◆ WORK TASK
Count the lines in the listing below that contain the string "全龄段智能护眼家教机". Reply with the number only.

◆ INFORMATION SHOWN
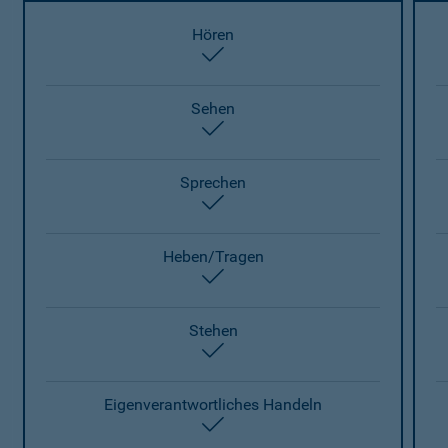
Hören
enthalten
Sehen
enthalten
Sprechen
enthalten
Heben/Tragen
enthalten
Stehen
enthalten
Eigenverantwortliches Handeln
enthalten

==

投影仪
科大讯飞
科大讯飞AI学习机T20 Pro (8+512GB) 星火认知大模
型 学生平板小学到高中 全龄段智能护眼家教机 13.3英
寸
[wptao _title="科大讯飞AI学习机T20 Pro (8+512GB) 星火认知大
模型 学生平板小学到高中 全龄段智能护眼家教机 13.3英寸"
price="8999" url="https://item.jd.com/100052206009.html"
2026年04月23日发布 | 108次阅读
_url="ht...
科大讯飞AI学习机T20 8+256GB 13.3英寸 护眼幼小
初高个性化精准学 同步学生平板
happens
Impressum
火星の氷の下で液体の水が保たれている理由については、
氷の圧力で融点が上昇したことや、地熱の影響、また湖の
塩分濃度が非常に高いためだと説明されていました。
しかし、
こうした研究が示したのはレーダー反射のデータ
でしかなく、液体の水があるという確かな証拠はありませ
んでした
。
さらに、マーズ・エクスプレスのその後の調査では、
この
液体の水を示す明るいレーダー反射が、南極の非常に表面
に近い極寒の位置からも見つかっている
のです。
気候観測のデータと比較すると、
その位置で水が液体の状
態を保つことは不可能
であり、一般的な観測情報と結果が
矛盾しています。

◆ ANSWER SPACE
2